**DATA SHOWN:**

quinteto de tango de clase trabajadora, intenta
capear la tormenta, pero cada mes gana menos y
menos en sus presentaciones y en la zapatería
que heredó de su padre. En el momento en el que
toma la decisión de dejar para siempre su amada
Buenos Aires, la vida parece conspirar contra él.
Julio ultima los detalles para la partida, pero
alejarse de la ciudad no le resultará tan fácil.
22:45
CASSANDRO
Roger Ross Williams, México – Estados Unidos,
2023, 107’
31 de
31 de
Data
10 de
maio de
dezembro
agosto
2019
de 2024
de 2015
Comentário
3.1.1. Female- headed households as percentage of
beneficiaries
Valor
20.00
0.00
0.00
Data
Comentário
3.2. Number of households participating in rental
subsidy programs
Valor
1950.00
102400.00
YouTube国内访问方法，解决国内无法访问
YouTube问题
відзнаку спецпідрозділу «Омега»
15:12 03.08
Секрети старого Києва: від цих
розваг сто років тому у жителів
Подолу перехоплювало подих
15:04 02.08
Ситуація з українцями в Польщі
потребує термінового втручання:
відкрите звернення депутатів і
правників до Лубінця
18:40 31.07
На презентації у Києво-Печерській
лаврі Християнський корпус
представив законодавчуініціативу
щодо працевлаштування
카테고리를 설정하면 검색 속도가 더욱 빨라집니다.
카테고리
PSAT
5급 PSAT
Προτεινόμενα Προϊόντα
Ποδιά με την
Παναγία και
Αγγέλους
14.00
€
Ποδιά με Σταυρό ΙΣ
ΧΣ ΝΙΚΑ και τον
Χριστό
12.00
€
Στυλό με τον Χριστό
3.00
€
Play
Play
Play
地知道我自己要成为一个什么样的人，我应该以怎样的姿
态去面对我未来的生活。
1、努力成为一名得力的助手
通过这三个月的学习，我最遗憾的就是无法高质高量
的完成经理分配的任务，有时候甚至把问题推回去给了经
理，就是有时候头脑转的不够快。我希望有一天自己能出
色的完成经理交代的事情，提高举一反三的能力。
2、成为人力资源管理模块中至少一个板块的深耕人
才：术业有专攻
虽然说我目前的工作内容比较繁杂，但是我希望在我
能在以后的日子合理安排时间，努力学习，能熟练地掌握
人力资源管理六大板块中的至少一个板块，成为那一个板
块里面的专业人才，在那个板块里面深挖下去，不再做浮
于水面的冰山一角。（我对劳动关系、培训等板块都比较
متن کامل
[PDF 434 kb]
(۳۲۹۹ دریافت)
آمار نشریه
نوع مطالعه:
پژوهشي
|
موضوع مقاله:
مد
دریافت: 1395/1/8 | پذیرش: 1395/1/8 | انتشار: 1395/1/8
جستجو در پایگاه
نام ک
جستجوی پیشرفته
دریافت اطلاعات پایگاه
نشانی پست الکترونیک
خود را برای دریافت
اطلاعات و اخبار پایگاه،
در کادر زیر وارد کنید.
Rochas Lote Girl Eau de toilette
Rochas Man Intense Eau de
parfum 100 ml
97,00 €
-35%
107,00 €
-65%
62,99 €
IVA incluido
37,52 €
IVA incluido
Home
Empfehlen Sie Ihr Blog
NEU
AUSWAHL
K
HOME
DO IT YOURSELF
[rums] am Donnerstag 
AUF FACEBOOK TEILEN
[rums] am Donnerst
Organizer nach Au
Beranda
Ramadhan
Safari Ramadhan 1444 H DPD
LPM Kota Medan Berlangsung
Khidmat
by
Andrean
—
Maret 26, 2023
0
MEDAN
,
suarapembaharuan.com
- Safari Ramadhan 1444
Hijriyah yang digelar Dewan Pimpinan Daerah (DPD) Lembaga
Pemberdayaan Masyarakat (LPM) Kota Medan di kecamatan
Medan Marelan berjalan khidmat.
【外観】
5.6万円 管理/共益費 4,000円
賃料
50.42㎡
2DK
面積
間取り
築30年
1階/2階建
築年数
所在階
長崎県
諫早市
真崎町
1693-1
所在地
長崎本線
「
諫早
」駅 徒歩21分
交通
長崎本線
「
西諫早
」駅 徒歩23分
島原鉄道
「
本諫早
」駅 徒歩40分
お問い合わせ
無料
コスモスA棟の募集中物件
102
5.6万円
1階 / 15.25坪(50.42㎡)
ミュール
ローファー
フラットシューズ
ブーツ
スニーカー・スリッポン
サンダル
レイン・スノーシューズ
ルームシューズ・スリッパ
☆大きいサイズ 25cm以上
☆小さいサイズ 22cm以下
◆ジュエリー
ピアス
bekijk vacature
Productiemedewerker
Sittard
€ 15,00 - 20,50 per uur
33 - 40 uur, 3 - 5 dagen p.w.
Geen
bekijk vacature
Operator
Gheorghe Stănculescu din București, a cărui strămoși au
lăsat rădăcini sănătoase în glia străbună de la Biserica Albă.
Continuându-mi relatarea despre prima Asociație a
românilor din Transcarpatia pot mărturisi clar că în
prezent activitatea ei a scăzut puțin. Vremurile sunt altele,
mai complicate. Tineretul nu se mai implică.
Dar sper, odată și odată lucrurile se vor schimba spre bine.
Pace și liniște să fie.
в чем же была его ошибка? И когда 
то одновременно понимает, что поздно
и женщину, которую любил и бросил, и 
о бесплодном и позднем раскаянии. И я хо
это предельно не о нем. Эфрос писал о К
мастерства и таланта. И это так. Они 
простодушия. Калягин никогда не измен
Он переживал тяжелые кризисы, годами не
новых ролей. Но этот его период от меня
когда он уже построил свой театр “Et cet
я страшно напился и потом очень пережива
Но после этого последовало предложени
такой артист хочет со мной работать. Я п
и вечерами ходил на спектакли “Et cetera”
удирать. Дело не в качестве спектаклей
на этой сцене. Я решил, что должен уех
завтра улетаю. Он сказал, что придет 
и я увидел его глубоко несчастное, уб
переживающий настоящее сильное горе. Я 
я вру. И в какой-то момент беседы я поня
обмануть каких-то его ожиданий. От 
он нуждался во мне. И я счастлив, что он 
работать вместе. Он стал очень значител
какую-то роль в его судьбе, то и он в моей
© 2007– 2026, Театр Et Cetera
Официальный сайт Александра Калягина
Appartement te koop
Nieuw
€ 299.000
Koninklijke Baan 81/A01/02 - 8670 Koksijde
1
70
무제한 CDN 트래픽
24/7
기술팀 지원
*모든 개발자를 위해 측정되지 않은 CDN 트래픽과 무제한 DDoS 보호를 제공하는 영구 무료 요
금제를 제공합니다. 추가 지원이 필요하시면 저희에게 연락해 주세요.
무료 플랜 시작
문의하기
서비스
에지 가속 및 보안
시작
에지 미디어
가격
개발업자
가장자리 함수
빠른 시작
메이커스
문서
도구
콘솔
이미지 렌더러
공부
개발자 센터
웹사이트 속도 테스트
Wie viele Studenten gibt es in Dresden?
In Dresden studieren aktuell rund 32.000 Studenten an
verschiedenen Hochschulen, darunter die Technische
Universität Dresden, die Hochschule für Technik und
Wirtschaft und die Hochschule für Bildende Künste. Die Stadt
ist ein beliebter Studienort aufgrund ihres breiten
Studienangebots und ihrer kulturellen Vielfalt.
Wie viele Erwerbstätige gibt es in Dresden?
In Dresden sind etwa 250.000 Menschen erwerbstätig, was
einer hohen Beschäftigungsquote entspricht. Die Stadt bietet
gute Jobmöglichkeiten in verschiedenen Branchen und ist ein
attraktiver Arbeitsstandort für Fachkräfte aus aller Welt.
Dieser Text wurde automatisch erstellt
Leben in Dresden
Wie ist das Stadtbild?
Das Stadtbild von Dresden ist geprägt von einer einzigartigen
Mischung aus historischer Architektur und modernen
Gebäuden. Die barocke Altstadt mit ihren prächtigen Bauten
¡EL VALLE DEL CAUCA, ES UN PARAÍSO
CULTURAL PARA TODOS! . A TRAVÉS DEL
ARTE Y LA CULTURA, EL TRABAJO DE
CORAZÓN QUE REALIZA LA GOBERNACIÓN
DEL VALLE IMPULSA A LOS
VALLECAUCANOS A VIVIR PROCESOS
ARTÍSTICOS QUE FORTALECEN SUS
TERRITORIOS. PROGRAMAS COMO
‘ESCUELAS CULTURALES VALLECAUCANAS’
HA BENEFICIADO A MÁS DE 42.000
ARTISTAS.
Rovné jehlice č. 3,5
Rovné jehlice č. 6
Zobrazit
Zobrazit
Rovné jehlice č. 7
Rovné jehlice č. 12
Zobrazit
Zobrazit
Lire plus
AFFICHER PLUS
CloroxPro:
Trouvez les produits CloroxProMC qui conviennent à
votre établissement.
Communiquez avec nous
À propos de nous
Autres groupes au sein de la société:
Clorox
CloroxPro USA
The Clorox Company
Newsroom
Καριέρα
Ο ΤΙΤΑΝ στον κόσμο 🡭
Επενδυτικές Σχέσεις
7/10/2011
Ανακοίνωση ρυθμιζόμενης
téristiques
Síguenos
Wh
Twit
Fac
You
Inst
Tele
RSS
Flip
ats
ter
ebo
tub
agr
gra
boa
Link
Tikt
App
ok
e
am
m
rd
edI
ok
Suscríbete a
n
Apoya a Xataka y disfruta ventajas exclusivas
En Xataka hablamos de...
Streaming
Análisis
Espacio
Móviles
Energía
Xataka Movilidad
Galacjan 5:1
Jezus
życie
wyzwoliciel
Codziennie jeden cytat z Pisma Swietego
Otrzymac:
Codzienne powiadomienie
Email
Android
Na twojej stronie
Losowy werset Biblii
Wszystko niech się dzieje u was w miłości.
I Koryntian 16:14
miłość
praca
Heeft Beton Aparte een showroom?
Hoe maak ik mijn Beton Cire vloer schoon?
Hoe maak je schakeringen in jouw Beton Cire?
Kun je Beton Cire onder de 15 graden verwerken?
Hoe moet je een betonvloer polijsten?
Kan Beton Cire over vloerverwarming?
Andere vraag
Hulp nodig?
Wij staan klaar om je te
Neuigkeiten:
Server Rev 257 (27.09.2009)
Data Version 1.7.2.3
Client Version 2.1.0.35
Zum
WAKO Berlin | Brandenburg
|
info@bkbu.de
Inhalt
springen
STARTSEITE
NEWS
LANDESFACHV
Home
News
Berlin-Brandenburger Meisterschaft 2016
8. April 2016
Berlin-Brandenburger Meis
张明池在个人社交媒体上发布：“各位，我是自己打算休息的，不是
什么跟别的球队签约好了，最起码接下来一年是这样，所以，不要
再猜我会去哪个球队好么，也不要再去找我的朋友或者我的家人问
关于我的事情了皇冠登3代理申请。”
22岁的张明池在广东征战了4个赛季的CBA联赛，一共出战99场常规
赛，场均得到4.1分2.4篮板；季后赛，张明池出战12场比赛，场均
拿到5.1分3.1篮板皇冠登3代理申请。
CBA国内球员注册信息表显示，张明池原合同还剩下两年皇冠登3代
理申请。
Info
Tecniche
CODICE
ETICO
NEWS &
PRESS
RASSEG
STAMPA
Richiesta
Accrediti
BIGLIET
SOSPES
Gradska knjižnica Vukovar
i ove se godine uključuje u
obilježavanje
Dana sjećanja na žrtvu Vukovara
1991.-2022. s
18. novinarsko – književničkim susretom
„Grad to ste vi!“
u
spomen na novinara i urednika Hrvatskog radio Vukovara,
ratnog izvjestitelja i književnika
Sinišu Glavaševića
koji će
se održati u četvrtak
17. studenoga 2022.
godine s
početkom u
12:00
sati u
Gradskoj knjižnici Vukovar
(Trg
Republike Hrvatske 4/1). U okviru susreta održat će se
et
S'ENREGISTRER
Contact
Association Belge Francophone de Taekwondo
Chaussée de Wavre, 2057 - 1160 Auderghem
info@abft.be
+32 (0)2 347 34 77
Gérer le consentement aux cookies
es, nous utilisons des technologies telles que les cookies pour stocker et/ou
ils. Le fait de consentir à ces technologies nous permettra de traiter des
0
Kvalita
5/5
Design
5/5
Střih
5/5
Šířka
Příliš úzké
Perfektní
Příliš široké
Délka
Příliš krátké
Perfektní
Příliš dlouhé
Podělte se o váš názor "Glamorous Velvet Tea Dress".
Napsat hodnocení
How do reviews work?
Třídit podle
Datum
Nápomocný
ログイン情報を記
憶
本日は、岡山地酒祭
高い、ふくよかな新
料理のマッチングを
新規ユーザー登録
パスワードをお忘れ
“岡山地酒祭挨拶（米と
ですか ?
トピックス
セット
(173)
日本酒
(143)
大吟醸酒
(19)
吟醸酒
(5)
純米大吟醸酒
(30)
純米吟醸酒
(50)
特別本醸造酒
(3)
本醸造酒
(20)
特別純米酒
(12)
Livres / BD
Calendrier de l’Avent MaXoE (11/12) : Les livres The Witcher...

**TASK ITEM:** Give the number of lines in the listing that contain the string "menos". Write nothing else.

**YOUR RESPONSE:** 2